We all know about four-letter words. We learned a couple of them when we were young, but when we tried them out in conversation, we discovered they were non-starters, especially with mom. My parents had ways of ensuring that an important lesson was learned—some words are dirty and some words are clean.
A number of times, the dirty words seemed to have four letters. But not always. And as I grew older, they grew harder to classify. Today’s blog is about a fourteen-letter word which, if we’re honest, can fall on either end of the clean/dirty continuum, depending on the manner in which the word is used, who is using it, and for what purpose.
According to Wikipedia, the word SUSTAINABILITY (a compound word) is derived primarily from the Latin sustinere (tenere, to hold; sub, up). Sustain can mean “maintain”, “support”, or “endure”. “Ability” indicates possession of the means or skill to do something. Thus, a sustainable chemical reaction is a reaction that can continue at a steady rate for a long time.
However, embedded in this limited and relatively non-controversial definition are the seeds of trouble. We usually think of something enduring as good. But what if we don’t want something to endure? And what if we want to change the rate or the time of that sustainable reaction? We can say that oil and/or natural gas production in the United States is sustainable, but does that make fracking clean or dirty?

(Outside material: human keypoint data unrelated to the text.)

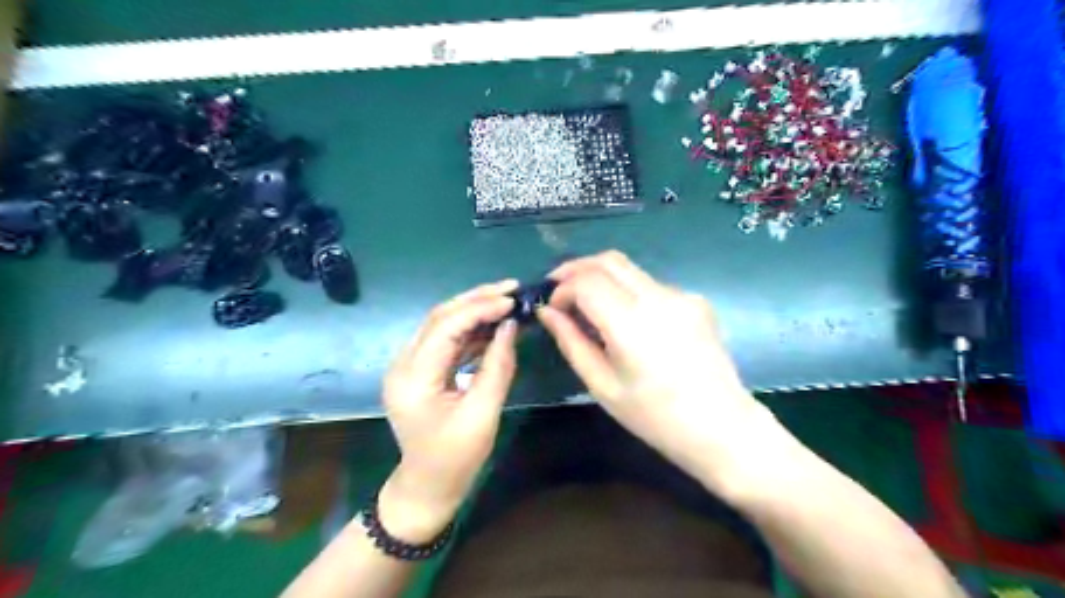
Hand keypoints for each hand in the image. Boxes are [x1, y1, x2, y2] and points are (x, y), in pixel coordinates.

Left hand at [379, 277, 519, 541]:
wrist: (427, 486)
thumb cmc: (455, 458)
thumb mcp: (483, 414)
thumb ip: (497, 367)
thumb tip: (510, 327)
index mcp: (414, 378)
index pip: (445, 328)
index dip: (479, 309)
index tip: (511, 300)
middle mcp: (404, 364)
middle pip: (439, 317)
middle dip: (476, 299)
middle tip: (510, 288)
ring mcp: (409, 366)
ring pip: (442, 324)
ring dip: (474, 310)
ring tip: (506, 301)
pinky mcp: (419, 370)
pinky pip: (445, 340)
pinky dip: (470, 330)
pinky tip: (493, 325)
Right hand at [542, 252, 778, 490]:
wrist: (721, 427)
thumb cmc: (654, 417)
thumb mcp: (602, 384)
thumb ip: (571, 341)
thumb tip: (548, 311)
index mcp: (631, 322)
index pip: (586, 281)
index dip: (562, 288)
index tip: (552, 308)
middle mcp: (658, 297)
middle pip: (608, 260)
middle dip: (577, 268)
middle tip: (559, 289)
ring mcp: (681, 295)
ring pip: (630, 270)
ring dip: (603, 279)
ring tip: (589, 306)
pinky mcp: (695, 301)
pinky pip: (651, 286)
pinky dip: (629, 293)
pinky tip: (629, 322)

Sustainability doesn’t tell us. It’s an elusive word—some might even say it has become downright sneaky.
The Sustainable Measures website declares that “There may be as many definitions of sustainability…as there are groups trying to define it.” And, “different ways of defining sustainability are useful for different situations and different purposes.”
Of course, the problem with this multiplicity of definitions and purposes is that the word loses its clarity and ability to convey meaning. And that is what has happened to sustainability. It has become soft and, well, squishy. And in doing so, it doesn’t adhere to the black/white, clean/dirty classification system. That’s the downside.
The upside is that squishy words can be shaped and reshaped to invest meaning. Like a slushy snowball, they can be packed and remolded until they become useful. And this is exactly what Erik Foley is doing. He is reshaping sustainability until it becomes an idea with the power to transform an organization—for the better.
Erik is the Director of Sustainability Planning and Operations at Penn State’s Sustainability Institute, where he recently wrote the Sustainability Planning Guidebook. He has presented a free webinar titled Beyond Compliance: The Four Levels of Engagement with Sustainability.